5- Bu hesaplamalardan sonra, normal ödentilerini gerçekleştiren bir ortağın yukarıda (2) numaralı bentte bulunan ödemelerinin güncel değeri karşılığı, yine yukarıda (3) numaralı bentte bulunan bir yararlanmayı sağladığına göre, davacının (4) numaralı bentte eksik ödemelerinin güncel değerinin ne miktarda yarar sağlaması gerektiği, orantı kurallarına göre belirlenmelidir. Yani sonuç olarak, (4) numaralı bentte bulunan miktar, (3) numaralı bentte bulunan değerle çarpıldıktan sonra bulunan miktarın (2) numaralı bentte bulunan miktara bölünmesi sonucu bulunacak miktara (4) numaralı bentte bulunan davacı ödemelerinin güncel değerinin ilave edilmesi sonucu bulunacak miktar, davacı ortağın bu davada kooperatiften talep etmesi mümkün olan zarar miktarını belirleyecek ve mahkemece (talepte değerlendirilerek) bu miktara hükmedilecektir.
Somut olayda, hükme dayanak yapılan bilirkişi raporu karar vermeye yeterli değildir. Mahkemece, biri emlakçı, diğeri kooperatifçilik uygulamalarında bir uzman, bir diğeri inşaat mühendisi olan bilirkişilerin oluşturduğu kuruldan yukarıda bahsedilen formül çerçevesinde hesaplama yaptırılarak, denetime elverişli rapor alınıp, sonuca göre karar verilmelidir.
Öte yandan mahkemece, takip talebindeki alacak kalemlerine dayalı olan itirazın iptali davalarının bu özelliği gözden kaçırılarak ve davacının tespit raporuna dayanarak oluşturduğu takip talebinde faydalı masrafı hariç tuttuğu gözetilmeden, faydalı masrafların da ayrıca hükme bağlanması suretiyle HMK"nun 26"ncı madde hükmüne aykırı olarak talebin dışına çıkılarak hüküm tesisi de doğru olmamıştır.

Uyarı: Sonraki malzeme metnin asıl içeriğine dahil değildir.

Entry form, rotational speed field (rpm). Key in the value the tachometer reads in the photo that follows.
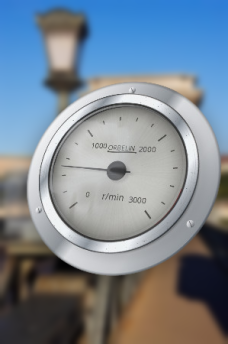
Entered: 500 rpm
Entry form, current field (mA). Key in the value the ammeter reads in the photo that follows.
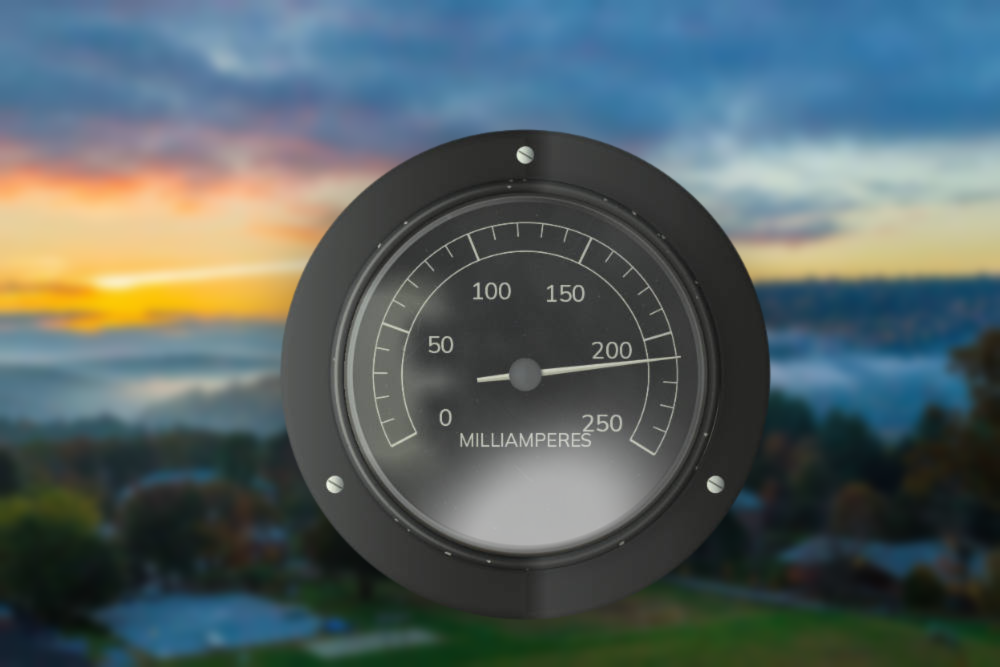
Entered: 210 mA
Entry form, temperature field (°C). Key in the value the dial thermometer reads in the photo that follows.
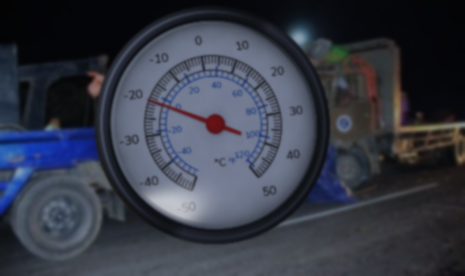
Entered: -20 °C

SONUÇ: Yukarıda açıklanan nedenlerle, davalı vekilinin temyiz itirazlarının kabulü ile hükmün, davalı yararına BOZULMASINA, peşin alınan harcın istek halinde iadesine, kararın tebliğinden itibaren 15 gün içerisinde karar düzeltme yolu açık olmak üzere, 26.09.2012 tarihinde oybirliğiyle karar verildi.